I have an application which uses Pardiso (pardiso_64) for large sparse matrix solves.
In running a series of tests for my application in parallel processes with different input, I have discovered that sometimes (but not always), when the matrix is singular (which in this application can happen and is OK), the application freezes. I have isolated the problem to the call to pardiso_64 by adding print statements before and after the call). If I rerun the failed test afterwards one by one (not in parallel with other tests), the execution of my application completes, and I can see the pardiso error code -4 (which I propagate to a text file through my application).
This issue is not isolated to a single input file, but happens randomly for some of the tests in every batch run.
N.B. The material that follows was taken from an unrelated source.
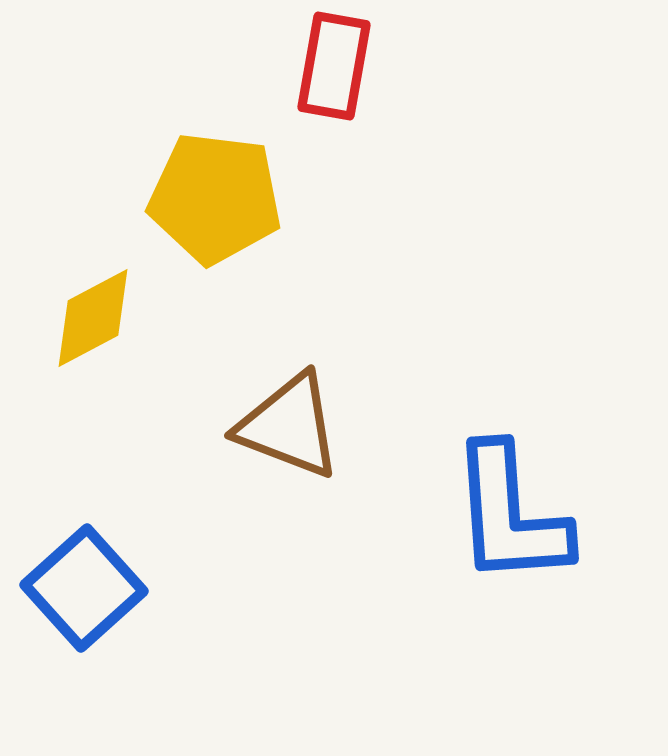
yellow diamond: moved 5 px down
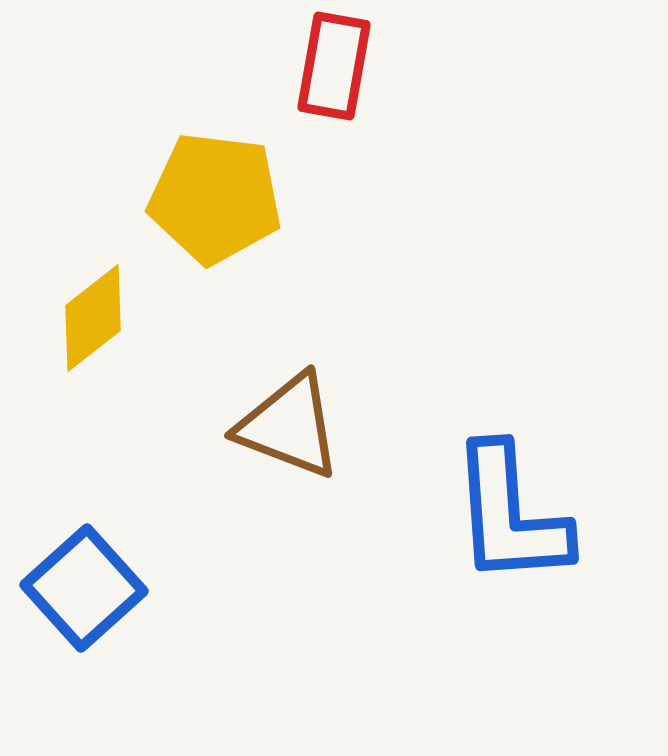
yellow diamond: rotated 10 degrees counterclockwise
When I run each of the frozen tests one by one afterwards, they complete successfully I see the pardiso error code -4 in my application's output. So it only happens when the matrix is singular, and when my application is run in multiple processes at the same time. And only occasionally.
I'm running on a 2-core CPU (Intel i7). Pardiso uses 4 threads (up to a full core, I think). I have mkl 11.3 update 3.
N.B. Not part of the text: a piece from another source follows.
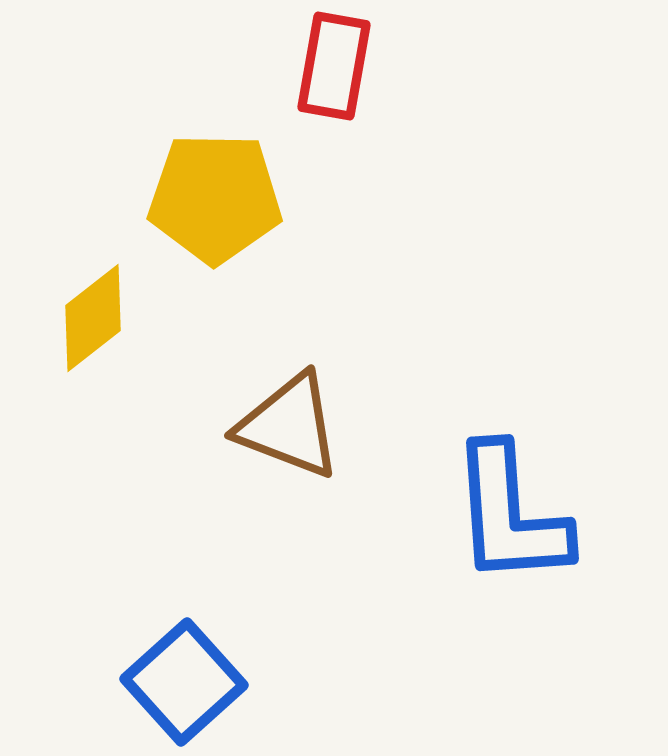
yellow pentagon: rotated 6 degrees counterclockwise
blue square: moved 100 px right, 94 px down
Also, note that if I use mkl_set_num_threads(1) prior to the call to pardiso_64, there are no issues.
Also also, I use the parallel metis nested disection option, iparm(2) = 3. If I set iparm(2) = 0, there are no issues.
Are there any known issues related to what I observe?
Jens, Could you please try the latest update 4 ( 11.3.4) where we fixed some regression problem with METIS reordering and keep us updated with the status. best, Gennady
Sure, I will do that. However, short term I am happy with using the minimum degree algorithm, so I might not get around to it until next week.
Also, note that both METIS implementations (iparm(2) = 3 and iparm(2) = 2) causes the same behavior. So it's not exclusive to the parallel implementation.